However, this month also marks the 65th anniversary of the atomic bombings of Hiroshima and Nagasaki. The United States was the first and hopefully the last nation to use nuclear weapons in war. That we did so is still, after all these years, a reason for much soul searching. While our cause was just — and perhaps these bombings brought the war to a quicker conclusion — the indiscriminate and disproportionate attacks on these two cities violated basic moral norms: namely, good ends do not justify evil means.

As Vatican II taught, “Every act of war directed to the indiscriminate destruction of whole cities or vast areas with their inhabitants is a crime against God and man, which merits firm and unequivocal condemnation” (Gaudium et Spes 60). The Japanese bombing of Chinese cities in the 1930s, the German terror attacks on London and Coventry, as well as the Allies’ fire bombings of Dresden, Hamburg and Tokyo, like the atomic bombing of Hiroshima and Nagasaki, did not distinguish between civilians and combatants. Taken together, they all were products of a “total war mentality” and represented an abandonment of our Christian tradition that insists that a just war must be limited in both its ends and its means. That our adversaries did not abide by these same principles did not free us from the responsibility to do so.

Today, after the collapse of the Soviet Union, the threat of global nuclear annihilation which defined the post-war era has thankfully evaporated. Nevertheless, new threats have emerged. The present War on Terror has us engaged with an unconventional foe that certainly has a “total war mentality” which recognizes no moral restraints. The possible use of weapons of mass destruction by these terrorist groups or rogue regimes like North Korea still understandably preoccupy us even as coalition forces continue to pacify Afghanistan and Iraq.

As we respond to the threats of the present, we must remember the lessons of the past and refuse to succumb to a “total war mentality”. We do have a right to defend ourselves against terrorism. But it is a right which, as always, must be exercised with respect for moral and legal limits in the choice of ends and means.

As Pope John Paul II said 15 years ago, “World War II is a point of reference necessary for all who wish to reflect on the present and on the future of humanity.” Sixty five years after Hiroshima and Nagasaki, we can recognize how the growth of technologies of violence does little for the security of nations and peoples. The yearnings for peace will not be satisfied through arms races or the stockpiling of arsenals of increasingly more lethal weapons.
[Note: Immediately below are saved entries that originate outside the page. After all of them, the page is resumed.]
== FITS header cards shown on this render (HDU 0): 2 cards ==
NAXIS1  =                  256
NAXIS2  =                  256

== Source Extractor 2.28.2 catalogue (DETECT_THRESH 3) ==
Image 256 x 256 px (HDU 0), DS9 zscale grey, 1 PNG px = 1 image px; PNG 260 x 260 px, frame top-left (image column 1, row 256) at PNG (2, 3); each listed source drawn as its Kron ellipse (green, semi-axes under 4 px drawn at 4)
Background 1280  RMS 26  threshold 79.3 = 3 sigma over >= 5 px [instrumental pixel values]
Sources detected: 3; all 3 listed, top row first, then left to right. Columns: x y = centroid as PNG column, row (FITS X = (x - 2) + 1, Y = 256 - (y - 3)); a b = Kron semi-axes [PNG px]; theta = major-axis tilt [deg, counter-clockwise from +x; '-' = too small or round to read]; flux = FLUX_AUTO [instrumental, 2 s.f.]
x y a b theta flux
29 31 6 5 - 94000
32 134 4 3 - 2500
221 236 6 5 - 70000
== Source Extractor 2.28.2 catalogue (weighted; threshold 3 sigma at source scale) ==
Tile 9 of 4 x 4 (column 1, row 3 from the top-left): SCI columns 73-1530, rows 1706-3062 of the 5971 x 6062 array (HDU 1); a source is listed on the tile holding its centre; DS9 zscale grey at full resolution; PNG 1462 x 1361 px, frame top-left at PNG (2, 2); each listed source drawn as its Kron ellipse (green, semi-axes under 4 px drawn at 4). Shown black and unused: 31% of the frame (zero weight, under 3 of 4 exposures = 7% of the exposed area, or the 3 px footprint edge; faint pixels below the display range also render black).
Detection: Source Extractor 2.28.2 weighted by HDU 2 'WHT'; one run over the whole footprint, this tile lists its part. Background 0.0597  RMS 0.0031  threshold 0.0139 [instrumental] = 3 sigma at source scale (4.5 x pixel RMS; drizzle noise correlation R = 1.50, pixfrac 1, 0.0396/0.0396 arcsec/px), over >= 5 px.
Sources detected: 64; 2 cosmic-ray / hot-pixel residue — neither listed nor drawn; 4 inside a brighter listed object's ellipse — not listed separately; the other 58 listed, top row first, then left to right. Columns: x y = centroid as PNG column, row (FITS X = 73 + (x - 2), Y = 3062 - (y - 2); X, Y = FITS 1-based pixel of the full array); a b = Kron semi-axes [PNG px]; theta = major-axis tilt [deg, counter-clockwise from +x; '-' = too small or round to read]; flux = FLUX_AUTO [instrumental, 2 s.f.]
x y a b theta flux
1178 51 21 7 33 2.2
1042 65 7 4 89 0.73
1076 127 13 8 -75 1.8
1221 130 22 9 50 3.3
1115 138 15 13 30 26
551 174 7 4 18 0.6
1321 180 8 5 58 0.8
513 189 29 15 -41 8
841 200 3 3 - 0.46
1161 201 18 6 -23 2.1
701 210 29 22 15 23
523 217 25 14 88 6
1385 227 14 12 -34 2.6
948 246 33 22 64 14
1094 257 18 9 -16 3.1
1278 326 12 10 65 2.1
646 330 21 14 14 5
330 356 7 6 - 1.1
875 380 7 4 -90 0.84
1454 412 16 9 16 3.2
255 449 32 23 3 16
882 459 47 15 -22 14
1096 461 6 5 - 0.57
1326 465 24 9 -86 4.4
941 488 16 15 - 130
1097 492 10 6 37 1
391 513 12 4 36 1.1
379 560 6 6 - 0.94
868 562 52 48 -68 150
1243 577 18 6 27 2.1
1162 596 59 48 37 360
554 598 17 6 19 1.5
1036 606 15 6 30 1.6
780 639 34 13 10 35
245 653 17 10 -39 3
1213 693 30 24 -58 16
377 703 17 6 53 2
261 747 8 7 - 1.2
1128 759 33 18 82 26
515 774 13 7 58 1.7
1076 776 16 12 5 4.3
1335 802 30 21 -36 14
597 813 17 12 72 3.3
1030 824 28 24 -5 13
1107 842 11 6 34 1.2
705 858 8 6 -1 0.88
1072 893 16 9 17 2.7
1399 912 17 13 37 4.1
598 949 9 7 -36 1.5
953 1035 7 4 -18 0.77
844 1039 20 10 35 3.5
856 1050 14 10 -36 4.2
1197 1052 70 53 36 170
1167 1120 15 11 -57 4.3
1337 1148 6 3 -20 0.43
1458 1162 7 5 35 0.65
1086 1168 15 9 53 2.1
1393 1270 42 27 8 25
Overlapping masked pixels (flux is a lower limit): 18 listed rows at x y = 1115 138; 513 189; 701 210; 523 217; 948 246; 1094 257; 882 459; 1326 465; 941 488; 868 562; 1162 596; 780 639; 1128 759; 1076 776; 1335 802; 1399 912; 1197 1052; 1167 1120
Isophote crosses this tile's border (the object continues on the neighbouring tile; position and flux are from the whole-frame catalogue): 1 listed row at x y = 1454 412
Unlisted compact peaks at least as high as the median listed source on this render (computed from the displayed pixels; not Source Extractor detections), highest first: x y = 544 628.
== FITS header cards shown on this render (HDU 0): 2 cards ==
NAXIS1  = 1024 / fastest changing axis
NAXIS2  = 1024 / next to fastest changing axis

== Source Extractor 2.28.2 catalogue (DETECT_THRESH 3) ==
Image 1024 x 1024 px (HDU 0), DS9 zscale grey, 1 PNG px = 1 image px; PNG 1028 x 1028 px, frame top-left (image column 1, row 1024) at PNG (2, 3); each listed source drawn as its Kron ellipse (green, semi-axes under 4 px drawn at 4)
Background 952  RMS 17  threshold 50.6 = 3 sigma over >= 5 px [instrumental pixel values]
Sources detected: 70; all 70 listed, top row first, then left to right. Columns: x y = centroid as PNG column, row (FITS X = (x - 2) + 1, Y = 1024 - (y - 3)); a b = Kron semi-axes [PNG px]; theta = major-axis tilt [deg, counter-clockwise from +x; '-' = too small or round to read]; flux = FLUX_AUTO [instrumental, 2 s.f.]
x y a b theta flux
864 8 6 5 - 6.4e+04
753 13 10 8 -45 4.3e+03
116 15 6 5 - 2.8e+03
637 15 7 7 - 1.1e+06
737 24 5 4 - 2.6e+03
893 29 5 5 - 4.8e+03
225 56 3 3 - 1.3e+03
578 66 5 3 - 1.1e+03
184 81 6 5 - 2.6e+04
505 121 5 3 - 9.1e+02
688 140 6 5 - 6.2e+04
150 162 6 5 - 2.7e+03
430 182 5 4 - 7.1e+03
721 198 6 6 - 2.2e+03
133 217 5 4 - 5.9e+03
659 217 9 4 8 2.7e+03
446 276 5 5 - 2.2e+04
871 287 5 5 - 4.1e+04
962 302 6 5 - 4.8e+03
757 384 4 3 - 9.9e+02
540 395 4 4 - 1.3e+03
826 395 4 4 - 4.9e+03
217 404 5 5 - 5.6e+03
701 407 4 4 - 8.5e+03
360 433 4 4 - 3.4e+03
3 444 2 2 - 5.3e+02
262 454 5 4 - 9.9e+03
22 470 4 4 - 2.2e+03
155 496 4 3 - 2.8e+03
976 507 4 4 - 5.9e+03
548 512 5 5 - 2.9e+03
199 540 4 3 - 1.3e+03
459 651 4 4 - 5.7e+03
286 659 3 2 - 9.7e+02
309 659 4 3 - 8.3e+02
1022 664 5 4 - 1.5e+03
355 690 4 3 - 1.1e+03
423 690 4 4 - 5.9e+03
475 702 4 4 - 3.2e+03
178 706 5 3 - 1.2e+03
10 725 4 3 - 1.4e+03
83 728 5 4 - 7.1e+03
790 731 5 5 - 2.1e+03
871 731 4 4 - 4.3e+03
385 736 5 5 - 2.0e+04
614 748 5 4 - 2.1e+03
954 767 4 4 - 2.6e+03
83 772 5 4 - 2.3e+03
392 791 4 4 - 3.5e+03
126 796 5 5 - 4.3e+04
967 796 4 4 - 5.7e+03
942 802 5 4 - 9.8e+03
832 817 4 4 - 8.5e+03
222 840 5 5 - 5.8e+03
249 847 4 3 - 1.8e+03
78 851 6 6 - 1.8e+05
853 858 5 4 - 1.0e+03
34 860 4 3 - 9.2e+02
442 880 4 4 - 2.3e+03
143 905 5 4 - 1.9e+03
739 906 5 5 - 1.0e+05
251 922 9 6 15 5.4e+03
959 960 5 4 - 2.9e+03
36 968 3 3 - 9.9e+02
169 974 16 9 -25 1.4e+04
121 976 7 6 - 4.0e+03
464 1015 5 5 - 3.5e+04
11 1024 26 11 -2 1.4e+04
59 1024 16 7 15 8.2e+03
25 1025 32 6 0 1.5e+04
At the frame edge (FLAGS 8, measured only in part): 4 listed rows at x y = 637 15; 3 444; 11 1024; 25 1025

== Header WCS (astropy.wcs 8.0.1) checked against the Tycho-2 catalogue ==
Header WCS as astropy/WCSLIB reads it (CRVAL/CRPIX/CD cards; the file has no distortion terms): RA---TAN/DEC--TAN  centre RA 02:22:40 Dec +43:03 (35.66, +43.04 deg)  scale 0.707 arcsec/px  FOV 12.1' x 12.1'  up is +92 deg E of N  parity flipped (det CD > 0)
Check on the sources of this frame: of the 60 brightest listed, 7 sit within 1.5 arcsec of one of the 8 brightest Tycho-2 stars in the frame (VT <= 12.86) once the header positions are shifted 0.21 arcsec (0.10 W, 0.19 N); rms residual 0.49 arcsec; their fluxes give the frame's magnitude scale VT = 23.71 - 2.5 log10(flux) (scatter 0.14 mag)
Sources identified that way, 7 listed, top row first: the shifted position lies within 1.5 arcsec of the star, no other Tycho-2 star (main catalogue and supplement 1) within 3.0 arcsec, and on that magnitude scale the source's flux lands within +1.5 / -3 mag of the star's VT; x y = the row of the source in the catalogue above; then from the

Sixty five years ago this month, World War II ended. The free world celebrated V-J Day exhausted yet hopeful that a new peace could be forged. Today, we must recover that hope — and dare to pray for Peace on Earth.

Pope John Paul II, only weeks after that fateful September 11 of 2001, exhorted us:
“To pray for peace is to open the human heart to the inroads of God's power to renew all things. With the life-giving force of his grace, God can create openings for peace where only obstacles and closures are apparent; he can strengthen and enlarge the solidarity of the human family in spite of our endless history of division and conflict. To pray for peace is to pray for justice, for a right ordering of relations within and among nations and peoples. It is to pray for freedom, especially for the religious freedom that is a basic human and civil right of every individual. To pray for peace is to seek God's forgiveness and to implore the courage to forgive those who have trespassed against us.”

Comments from readers

A. G. Mendive - 08/07/2010 10:03 PM
I would strongly suggest reading "Why Truman Dropped the Bomb" an article written by Richard B. Frank, the author "Downfall: The End of the Imperial Japanese Empire". The article was published on August 8th 2005 in the "Weekly Standard" magazine and contains information both from U.S. and Japanese sources which are vital to forming an opinion or making a moral judgment in this particular case.
For example as stated in part of the article "Several American historians led by Robert Newman have insisted vigorously that any assessment of the end of the Pacific war must include the horrifying consequences of each continued day of the war for the Asian populations trapped within Japan's conquests. Newman calculates that between a quarter million and 400,000 Asians, overwhelmingly noncombatants, were dying each month the war continued."






Paul Schlachter - 08/02/2010 11:44 AM
Thank you for your measured words and your appeal to all of us to pray for world peace.